Please transcribe everything in the excerpt on Mr. Grasso's NYSE pay from "[2] The Charter" down to "presiding member ...", word for word.

***** Excerpt provided

The initial question under the Not-for-Profit Law would seem to be whether the directors involved in the NYSE/Grasso Matter [including Mr. Grasso] were satisfied, in good faith, after diligent inquiry, and applying due care and skill, that the lump-sum payment was in the best interests of the NYSE and its members. If the directors satisfied this general fiduciary test, § [719[e] would protect them. If they did not satisfy this test, the question then would become whether the payment of $140 million [and/or the year-by-year awards as they built up prior to 2003] represented "compensation in a reasonable amount."


[1] Observations in the column on the NYSE/Grasso Matter are based on statements in the press and other media and on materials released by the NYSE including minutes of meetings of the compensation committee and reports of consultants to the compensation committee. Observations in the column on the Disney/Ovitz Matter are based largely on observations by the Delaware Court of Chancery in In Re The Walt Disney Company Derivative Litigation, 825 A2d 275 [Del. Ch. 2003] and the Delaware Supreme Court in Brehm v. Eisner, 746 A2d 244 [Del. 2000]. Each court is addressing allegations contained in a complaint, not established facts.

[2] The Charter of the Human Resources Policy and Compensation Committee during the period starting in 1998 [when the first charter provision was examined in preparing the column] until a new charter was adopted on Aug. 7, 2003 contained the following provision:

RESOLVED, that the HUMAN RESOURCES POLICY AND COMPENSATION COMMITTEE shall consist of such number of Directors as shall be appointed by the Chairman and approved by the Board, one of whom shall be selected by the Chairman to serve as presiding member ...

[3] During most of the year-long process of deliberations over Mr. Grasso's employment agreement, including the proposed lump-sum payment, the compensation committee received reports regarding Mr. Grasso's compensation arrangements from at least three consultants. In summer 2003, a new committee, with a new chairman, was appointed. H. Carl McCall, presumably with Mr. Grasso's approval, became chairman and four of the remaining five members of the committee carried over from the committee that served for the 2002-2003 period. The new committee under Mr. McCall met on July 14, 2003 to review the new employment agreement for Mr. Grasso [which included provision for the lump-sum payout of $140 million]. The committee approved the agreement [with the lump-sum payout provision] and, following another meeting of the committee on Aug. 7, the agreement, including the lump-sum payout, was approved by the full board.

[4] Mr. Grasso's then-current contract was scheduled to expire May 31, 2005, approximately two years subsequent to the period of the compensation committee's deliberations in 2003. The new agreement extended the term two more years, to May 31, 2007.

[5] The minutes suggest cost savings for the NYSE by "freezing" Mr. Grasso's covered compensation at the level of his compensation for the years 1999, 2000 and 2001. This particular saving seems unlikely since Mr. Grasso's covered compensation [salary plus bonus] for 2000 and 2001 was by far the highest in the history of his career and from the perspective of 2002/2003 not likely to be repeated in the foreseeable future. Another justification given was the "removal of an unfunded liability" from the financial statements.

[6] The NYSE Compensation Committee chose, in establishing Mr. Grasso's compensation, a "comparator group" made up of very large financial institutions, such as American Express Company, Citigroup Inc. and Merrill Lynch & Co. In doing that, it would seem to have subordinated, in its determination of appropriate pay for the NYSE CEO, the fact that the NYSE is not a large, for-profit financial institution but is, rather, a privately owned self-regulatory body organized under the New York Not-for-Profit Corporation Law. It would appear that the NYSE's objective is not to maximize profits for shareholders but to maintain a well-regulated, efficient and effective stock exchange for its members.

**********
***** Stored data

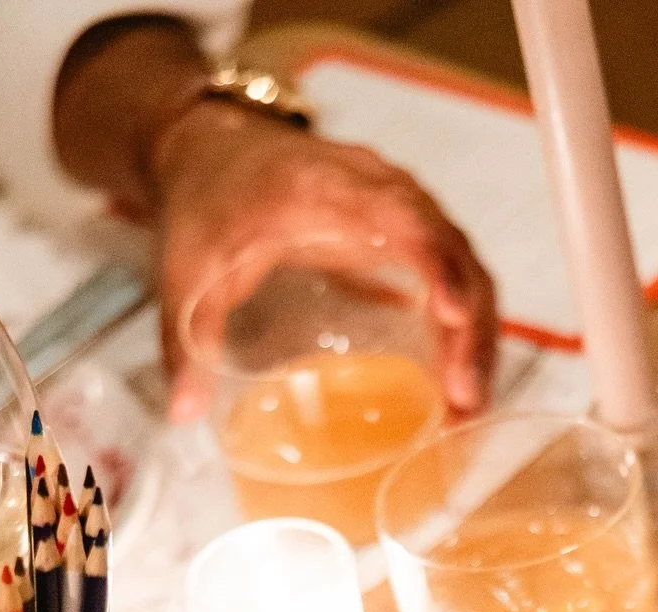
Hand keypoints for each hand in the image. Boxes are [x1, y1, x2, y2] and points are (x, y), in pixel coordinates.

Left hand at [152, 104, 496, 422]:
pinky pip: (455, 276)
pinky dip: (466, 328)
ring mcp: (400, 208)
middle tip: (465, 398)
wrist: (215, 150)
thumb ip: (183, 340)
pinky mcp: (406, 233)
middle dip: (471, 327)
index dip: (439, 265)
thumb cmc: (208, 203)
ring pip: (465, 267)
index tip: (455, 315)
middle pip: (453, 251)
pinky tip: (459, 382)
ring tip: (467, 404)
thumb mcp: (185, 268)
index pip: (404, 218)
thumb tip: (180, 414)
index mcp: (324, 188)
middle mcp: (378, 190)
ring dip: (477, 336)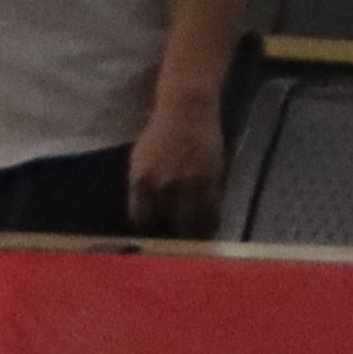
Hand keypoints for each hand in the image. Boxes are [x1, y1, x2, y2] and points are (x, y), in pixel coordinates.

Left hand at [127, 86, 227, 235]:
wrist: (186, 109)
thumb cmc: (160, 132)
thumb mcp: (142, 160)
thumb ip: (143, 185)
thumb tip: (146, 209)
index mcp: (140, 180)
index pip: (141, 217)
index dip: (147, 229)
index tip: (152, 237)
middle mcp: (163, 185)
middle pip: (166, 222)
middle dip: (170, 236)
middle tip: (175, 244)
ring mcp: (189, 182)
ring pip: (192, 219)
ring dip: (194, 233)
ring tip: (196, 241)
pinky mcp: (211, 177)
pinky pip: (212, 206)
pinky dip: (211, 218)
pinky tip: (212, 224)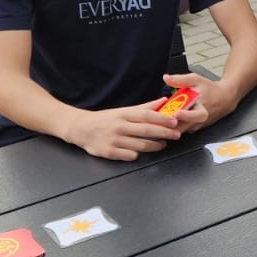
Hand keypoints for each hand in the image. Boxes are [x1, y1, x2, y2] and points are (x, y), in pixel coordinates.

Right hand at [63, 102, 180, 160]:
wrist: (81, 128)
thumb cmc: (105, 119)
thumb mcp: (123, 111)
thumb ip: (144, 107)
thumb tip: (163, 100)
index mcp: (123, 114)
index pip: (146, 115)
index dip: (162, 119)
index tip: (174, 121)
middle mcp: (119, 126)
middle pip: (146, 130)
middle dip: (164, 133)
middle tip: (176, 135)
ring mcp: (114, 140)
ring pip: (140, 145)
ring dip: (154, 146)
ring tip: (162, 144)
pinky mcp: (109, 152)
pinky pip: (129, 155)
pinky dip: (136, 154)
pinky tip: (140, 152)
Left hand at [161, 72, 230, 132]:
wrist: (223, 99)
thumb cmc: (210, 89)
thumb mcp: (196, 80)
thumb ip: (180, 80)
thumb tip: (166, 78)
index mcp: (202, 109)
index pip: (195, 115)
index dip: (185, 115)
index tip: (177, 112)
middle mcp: (199, 121)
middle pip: (183, 127)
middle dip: (170, 124)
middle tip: (160, 118)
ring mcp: (195, 126)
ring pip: (179, 130)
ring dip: (168, 125)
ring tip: (159, 118)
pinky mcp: (192, 128)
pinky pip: (180, 128)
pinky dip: (171, 124)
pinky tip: (164, 118)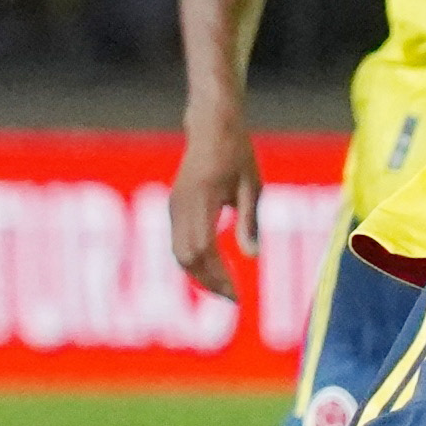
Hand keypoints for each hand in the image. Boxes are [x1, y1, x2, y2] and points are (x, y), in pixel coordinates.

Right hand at [169, 107, 264, 301]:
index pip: (204, 249)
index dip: (218, 276)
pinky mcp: (173, 207)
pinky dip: (193, 263)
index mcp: (203, 198)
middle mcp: (181, 205)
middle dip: (209, 282)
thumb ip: (250, 221)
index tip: (237, 295)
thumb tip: (253, 257)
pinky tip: (214, 270)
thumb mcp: (252, 186)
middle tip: (234, 299)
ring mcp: (173, 206)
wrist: (210, 126)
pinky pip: (177, 243)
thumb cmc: (237, 154)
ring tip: (226, 289)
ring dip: (200, 275)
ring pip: (178, 254)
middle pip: (186, 258)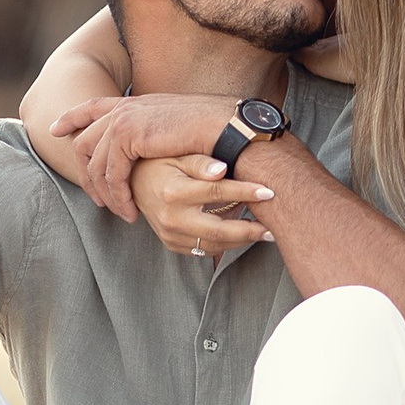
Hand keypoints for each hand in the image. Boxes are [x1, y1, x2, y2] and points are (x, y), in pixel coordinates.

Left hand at [49, 92, 237, 209]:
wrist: (226, 127)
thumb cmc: (211, 132)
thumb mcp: (173, 129)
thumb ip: (152, 135)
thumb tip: (148, 149)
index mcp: (133, 102)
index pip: (91, 106)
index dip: (70, 117)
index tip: (54, 130)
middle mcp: (123, 108)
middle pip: (85, 142)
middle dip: (85, 174)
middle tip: (96, 200)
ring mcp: (123, 119)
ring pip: (95, 163)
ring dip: (105, 193)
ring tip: (120, 212)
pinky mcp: (127, 136)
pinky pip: (111, 173)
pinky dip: (118, 196)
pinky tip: (130, 211)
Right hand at [133, 154, 272, 257]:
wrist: (130, 182)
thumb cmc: (158, 161)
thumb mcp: (177, 154)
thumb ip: (201, 163)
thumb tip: (223, 170)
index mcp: (173, 192)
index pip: (217, 192)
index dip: (246, 192)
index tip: (269, 191)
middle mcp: (170, 217)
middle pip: (219, 231)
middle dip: (250, 231)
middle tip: (273, 228)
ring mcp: (170, 234)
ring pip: (214, 245)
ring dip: (240, 240)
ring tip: (262, 231)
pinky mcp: (172, 243)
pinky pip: (203, 250)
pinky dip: (224, 244)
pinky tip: (239, 234)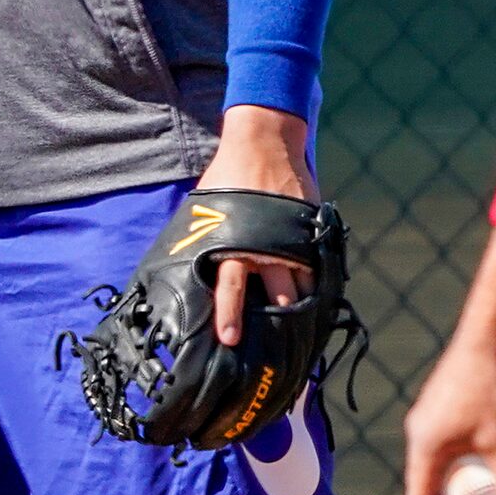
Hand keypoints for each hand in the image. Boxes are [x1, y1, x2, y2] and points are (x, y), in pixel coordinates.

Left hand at [196, 107, 315, 346]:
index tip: (230, 341)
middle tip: (278, 351)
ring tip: (303, 334)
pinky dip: (319, 284)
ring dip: (302, 309)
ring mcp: (293, 238)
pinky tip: (319, 302)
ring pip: (304, 284)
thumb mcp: (203, 213)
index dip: (230, 317)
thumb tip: (176, 273)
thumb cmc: (226, 178)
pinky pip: (318, 264)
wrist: (264, 143)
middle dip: (278, 325)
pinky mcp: (311, 229)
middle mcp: (265, 245)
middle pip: (277, 295)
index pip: (231, 289)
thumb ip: (201, 245)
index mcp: (232, 243)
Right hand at [403, 336, 495, 494]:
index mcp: (424, 447)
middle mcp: (419, 430)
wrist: (489, 335)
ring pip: (452, 449)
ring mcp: (430, 410)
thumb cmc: (492, 390)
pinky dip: (484, 435)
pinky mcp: (444, 394)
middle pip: (434, 477)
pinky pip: (460, 427)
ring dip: (479, 462)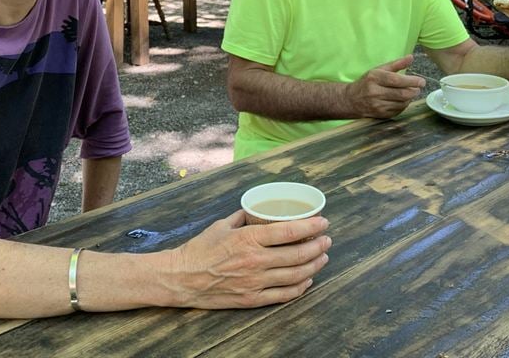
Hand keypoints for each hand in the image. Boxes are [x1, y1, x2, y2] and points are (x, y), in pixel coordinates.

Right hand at [166, 211, 330, 308]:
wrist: (181, 278)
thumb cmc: (200, 249)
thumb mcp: (222, 225)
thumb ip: (244, 216)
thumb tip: (260, 208)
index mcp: (248, 238)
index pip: (289, 231)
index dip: (311, 227)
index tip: (323, 222)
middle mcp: (255, 261)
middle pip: (298, 254)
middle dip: (318, 246)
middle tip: (327, 240)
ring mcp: (255, 282)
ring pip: (295, 275)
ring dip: (314, 266)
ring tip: (323, 257)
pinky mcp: (252, 299)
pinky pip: (283, 295)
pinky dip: (300, 287)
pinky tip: (307, 280)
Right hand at [344, 55, 425, 118]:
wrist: (351, 100)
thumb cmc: (367, 82)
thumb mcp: (378, 70)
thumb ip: (396, 64)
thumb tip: (411, 57)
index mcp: (375, 78)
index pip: (396, 80)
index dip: (411, 81)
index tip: (421, 81)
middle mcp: (375, 92)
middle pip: (401, 94)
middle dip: (414, 91)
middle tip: (418, 87)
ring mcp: (378, 105)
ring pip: (402, 103)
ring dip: (410, 98)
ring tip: (410, 92)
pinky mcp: (381, 115)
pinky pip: (398, 110)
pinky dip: (404, 105)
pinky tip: (402, 100)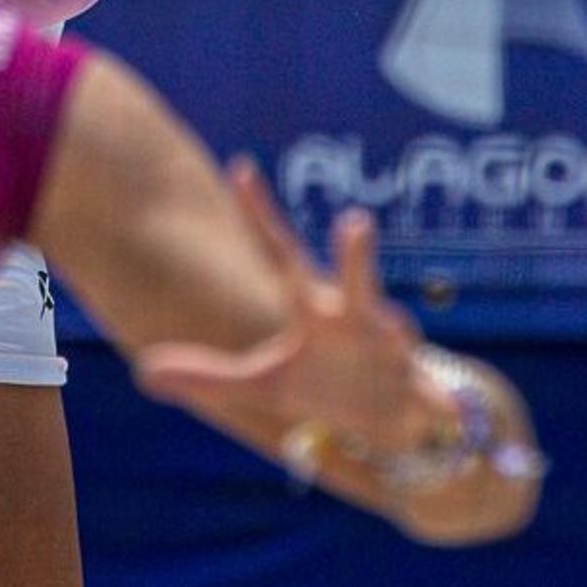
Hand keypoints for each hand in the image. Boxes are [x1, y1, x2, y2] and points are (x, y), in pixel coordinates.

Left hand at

**********

● **Written reply**
[2] The Charter of the Human Resources Policy and Compensation Committee during the period starting in 1998 [when the first charter provision was examined in preparing the column] until a new charter was adopted on Aug. 7, 2003 contained the following provision:

RESOLVED, that the HUMAN RESOURCES POLICY AND COMPENSATION COMMITTEE shall consist of such number of Directors as shall be appointed by the Chairman and approved by the Board, one of whom shall be selected by the Chairman to serve as presiding member ...